::: DATA EXTRACTS

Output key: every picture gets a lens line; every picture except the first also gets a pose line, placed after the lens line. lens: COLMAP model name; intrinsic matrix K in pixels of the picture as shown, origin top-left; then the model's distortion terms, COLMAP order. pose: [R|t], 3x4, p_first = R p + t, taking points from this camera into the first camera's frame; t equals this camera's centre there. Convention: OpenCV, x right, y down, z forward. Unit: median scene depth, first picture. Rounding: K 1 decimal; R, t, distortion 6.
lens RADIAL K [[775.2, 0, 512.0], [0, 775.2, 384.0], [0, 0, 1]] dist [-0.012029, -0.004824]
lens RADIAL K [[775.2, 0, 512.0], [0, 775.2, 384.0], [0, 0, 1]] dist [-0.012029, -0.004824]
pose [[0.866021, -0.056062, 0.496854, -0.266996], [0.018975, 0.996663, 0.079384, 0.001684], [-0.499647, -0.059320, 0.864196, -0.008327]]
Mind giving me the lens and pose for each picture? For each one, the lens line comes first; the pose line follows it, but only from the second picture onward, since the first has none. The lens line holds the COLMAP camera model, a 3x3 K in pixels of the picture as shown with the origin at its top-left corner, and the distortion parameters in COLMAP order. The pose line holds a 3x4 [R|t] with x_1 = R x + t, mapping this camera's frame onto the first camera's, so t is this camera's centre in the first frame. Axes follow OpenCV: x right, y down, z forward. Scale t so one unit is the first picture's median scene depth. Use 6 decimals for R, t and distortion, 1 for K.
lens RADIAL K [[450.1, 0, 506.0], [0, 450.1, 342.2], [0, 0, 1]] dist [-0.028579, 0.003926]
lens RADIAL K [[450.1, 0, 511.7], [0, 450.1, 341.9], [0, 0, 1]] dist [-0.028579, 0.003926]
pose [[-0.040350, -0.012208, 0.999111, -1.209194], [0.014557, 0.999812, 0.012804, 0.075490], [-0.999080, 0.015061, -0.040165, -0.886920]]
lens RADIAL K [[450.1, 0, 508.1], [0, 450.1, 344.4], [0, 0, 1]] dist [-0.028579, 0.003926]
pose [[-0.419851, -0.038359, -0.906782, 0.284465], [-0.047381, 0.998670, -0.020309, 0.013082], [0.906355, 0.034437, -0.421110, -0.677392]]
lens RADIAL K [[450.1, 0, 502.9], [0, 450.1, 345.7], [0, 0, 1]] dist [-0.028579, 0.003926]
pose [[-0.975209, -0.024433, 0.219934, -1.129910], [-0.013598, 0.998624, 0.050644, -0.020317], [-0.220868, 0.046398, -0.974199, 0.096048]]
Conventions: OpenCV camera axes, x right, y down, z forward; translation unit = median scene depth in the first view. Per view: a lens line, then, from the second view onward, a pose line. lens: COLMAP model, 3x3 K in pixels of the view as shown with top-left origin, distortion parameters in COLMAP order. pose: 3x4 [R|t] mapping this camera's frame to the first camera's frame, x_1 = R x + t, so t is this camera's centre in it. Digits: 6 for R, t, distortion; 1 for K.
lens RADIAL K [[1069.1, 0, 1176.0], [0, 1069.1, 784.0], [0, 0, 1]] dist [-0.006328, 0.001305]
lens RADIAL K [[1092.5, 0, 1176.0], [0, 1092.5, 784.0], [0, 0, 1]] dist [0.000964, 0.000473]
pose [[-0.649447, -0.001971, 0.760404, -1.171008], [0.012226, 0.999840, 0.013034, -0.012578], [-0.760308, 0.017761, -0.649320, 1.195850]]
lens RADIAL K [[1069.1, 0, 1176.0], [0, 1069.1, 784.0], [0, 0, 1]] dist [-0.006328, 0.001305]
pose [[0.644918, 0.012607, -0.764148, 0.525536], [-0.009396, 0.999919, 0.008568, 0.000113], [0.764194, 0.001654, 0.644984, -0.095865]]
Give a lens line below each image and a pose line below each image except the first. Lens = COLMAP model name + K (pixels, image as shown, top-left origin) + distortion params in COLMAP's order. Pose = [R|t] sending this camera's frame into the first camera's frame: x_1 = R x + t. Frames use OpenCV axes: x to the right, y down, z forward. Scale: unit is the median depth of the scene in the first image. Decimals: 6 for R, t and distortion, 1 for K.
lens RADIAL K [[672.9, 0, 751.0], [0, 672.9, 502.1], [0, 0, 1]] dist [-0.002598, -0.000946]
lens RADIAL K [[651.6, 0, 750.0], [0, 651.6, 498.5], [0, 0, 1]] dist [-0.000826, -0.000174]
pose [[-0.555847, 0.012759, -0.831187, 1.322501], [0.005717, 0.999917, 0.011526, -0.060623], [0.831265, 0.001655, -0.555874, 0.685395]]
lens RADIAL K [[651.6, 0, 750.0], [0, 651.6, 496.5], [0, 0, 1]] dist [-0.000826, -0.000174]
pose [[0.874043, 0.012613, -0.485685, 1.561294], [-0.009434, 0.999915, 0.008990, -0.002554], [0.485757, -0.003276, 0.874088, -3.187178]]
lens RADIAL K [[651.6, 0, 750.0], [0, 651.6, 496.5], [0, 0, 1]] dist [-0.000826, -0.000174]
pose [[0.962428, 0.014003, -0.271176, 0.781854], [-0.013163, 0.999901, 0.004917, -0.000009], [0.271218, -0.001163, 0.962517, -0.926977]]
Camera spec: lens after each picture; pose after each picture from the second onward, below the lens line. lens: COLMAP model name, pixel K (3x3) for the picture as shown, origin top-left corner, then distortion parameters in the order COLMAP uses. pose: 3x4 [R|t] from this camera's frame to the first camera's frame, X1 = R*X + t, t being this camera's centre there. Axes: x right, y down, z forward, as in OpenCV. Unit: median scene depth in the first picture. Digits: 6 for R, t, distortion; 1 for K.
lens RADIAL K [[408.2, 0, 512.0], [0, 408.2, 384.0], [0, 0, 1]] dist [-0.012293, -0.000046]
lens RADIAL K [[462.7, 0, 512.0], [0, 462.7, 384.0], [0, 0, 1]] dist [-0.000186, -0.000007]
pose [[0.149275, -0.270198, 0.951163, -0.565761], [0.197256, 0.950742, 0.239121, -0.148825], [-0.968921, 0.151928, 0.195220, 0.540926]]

::::::

▸ INSTRUCTIONS TO FOLLOW
Pull out every line of the material above that contains the string "Frames", matching case exactly.

▸ RESPONSE TO THIS EXERCISE
Give a lens line below each image and a pose line below each image except the first. Lens = COLMAP model name + K (pixels, image as shown, top-left origin) + distortion params in COLMAP's order. Pose = [R|t] sending this camera's frame into the first camera's frame: x_1 = R x + t. Frames use OpenCV axes: x to the right, y down, z forward. Scale: unit is the median depth of the scene in the first image. Decimals: 6 for R, t and distortion, 1 for K.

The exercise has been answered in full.